Your Next Smartphone Could Charge Six Times Faster
A California startup is implementing faster, smarter charging for next year’s mobile devices
As our mobile devices get thinner and thinner, researchers are racing to pack more power into ever-smaller batteries. But battery capacities and densities haven’t kept up with the advancements in other areas of electronics. So, the California-based Qnovo Corporation is taking a different approach to making sure our smartphones don’t conk out before the end of the day.
Instead of working on increasing battery capacity, Qnovo’s technology focuses on faster, smarter charging, which means your next phone or tablet could charge three to six times faster than the device you’re using now. The company claims its technology will let you plug your phone in for 15 minutes at lunch and get an extra six hours of use time.
How does it work?

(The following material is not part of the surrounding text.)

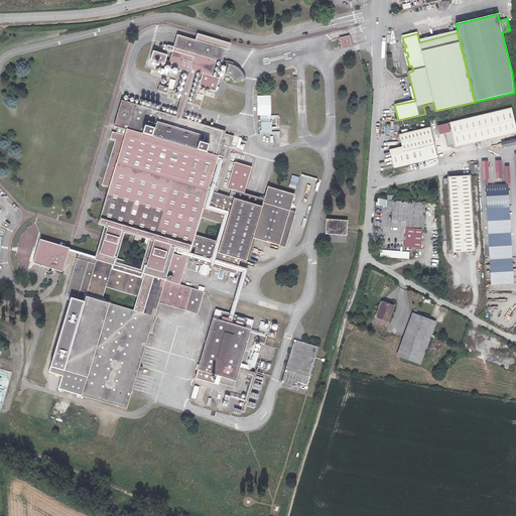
[(195,40),(228,50),(230,43),(197,33),(195,40)]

Device makers today limit charge speed to a rate that all batteries can handle without getting damaged. Instead of sticking to a slower speed that’s safe for all batteries, Qnovo has developed software that periodically sends a signal to the battery and measures the voltage response. By doing this, the company claims they can determine the battery’s temperature and other stress factors. With this information, they can adjust the charging rate to deliver as much current as the battery can handle, while maintaining the 500 to 800 charge cycles device makers expect their batteries to deliver.
This smarter form of charging, not dissimilar to the way modern processors adjust their clock speeds to efficiently perform different tasks, seems like an idea that smartphone makers would have implemented years ago. But Robert Nalesnik, Qnovo’s vice president of marketing, says that there was a lack of communication between two key parties.

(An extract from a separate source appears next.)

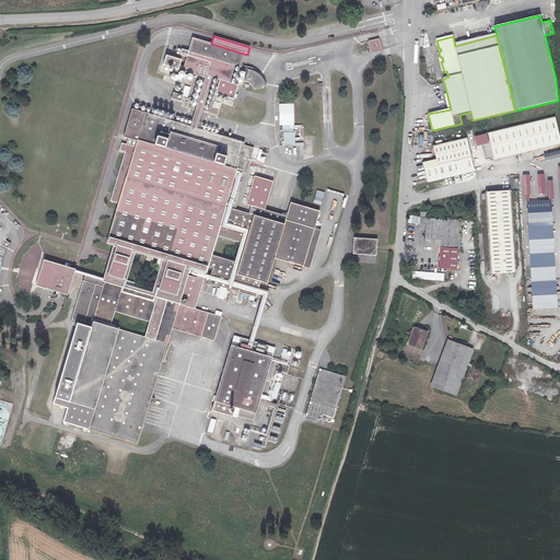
[(254,146),(200,128),(202,121),(198,120),(211,77),(229,82),(234,65),(241,67),(244,55),(190,38),(183,65),(178,63),(181,57),(165,53),(161,63),(203,76),(189,125),(130,106),(121,135),(135,139),(133,143),(120,139),(117,148),(124,149),(108,200),(116,202),(104,242),(112,244),(101,277),(39,258),(33,283),(65,293),(71,271),(81,275),(67,319),(74,322),(50,403),(62,406),(59,420),(136,443),(171,328),(216,341),(223,317),(195,308),(208,266),(212,267),(208,283),(257,298),(261,281),(268,283),(277,252),(304,260),(321,206),(293,197),(288,216),(252,205),(249,212),(235,208),(254,146)]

“Battery chemists really didn’t talk to the electrical engineers in the large battery companies. Those tended to be totally different domains,” says Nalesnik. “The thesis [early on at Qnovo] was that if we put battery chemists together with electrical engineers, we can come up with a more creative way to solve that problem.”
Indeed, the company’s trio of founders includes Nadim Maluf, a former Stanford consulting professor of electrical engineering; Dania Ghantous, a chemical engineer with a specialty in lithium-ion batteries; and Fred Berkowitz, a former Apple Macbook engineer.

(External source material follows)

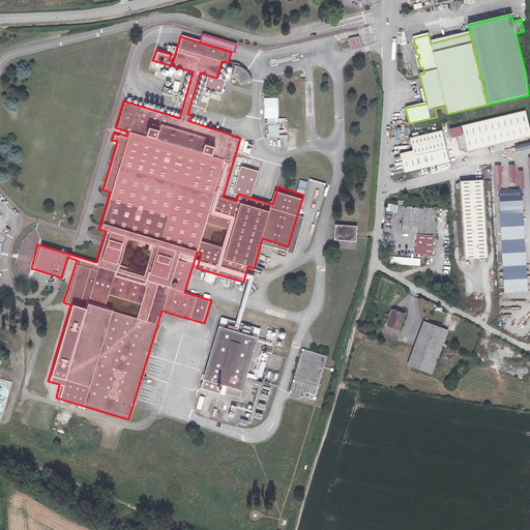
[(360,36),(348,39),(350,49),(362,47),(360,36)]
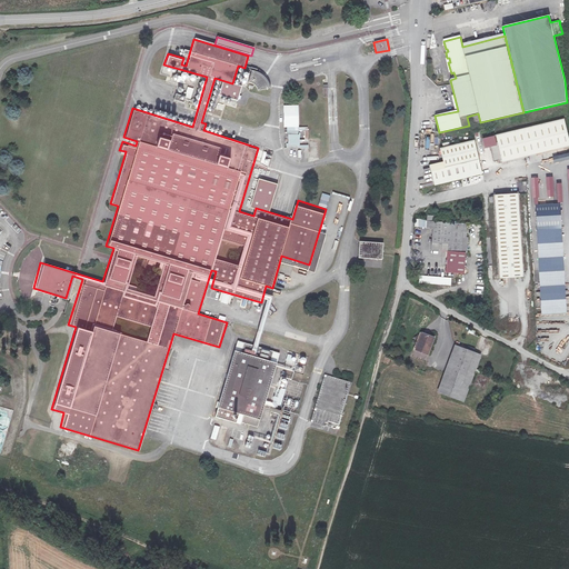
[(257,75),(251,72),(248,85),(253,87),(258,93),(270,90),(268,86),(265,80),(261,77),(257,75)]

Qnovo isn’t the only company working on fast charging. Qualcomm, makers of chips in many high-end tablets and smartphones, is already shipping Quick Charge 2.0-enabled devices, which the company says charge in 75 percent less time.
But Nalesnik says Qnovo’s technology will not compete with Qualcomm’s, but rather compliment it. He says Qualcomm has helped the situation by moving away from the 5-volt USB standard, and creating a “handshake” between the adapter and the device, so that the voltage and power can be increased. Because of this, device chargers can move from a traditional 5 watts to delivering up to 18 watts.
Nalesnik says Qnovo takes that extra incoming power and delivers it smartly to the device. “We sit between the charger and the mobile device,” says Nalesnik. “Think of us as the traffic cop that determines how much of that power goes to the battery.”
The company has two adaptive charging solutions in the works. One is based purely on software, and allows Qnovo to vary power delivery every several seconds. A second hardware-based solution, which would require device makers to include a tiny chip, should allow for even faster charging, as it can adjust power every several milliseconds.
“In the software case, we instruct the charger to change its current,” says Nalesnik. “In the hardware case, there’s actually a transistor that manages the current, and we basically turn that current on and off as it goes to the battery.”
While one of the company’s technologies relies entirely on software, don’t expect to just be able to download an app and instantly increase your charge time. Apps don’t have the ability to tinker with charging rates because of safety issues. If a battery is improperly charged, it can get extremely hot, swell up and, in extreme cases, even catch fire or explode.
So the company’s software implementation, called QNS, will instead have to be baked into the kernel of future operating system updates. Qnovo has, however, shown QNS working on a Google Nexus 5 smartphone running a modified version of Android. The company claims charge time is roughly cut in half, with the QNS-enabled phone delivering an extra 2.5 hours of talk time for every 10 minutes of charging.
Nalesnik says Qnovo is working with most major mobile device makers to deliver its technology in future models. He expects the first smart-charging Qnovo-equipped tablets and smartphones to arrive in 2015, with software-only devices arriving first and the faster-charging hardware implementation coming to devices later in the year.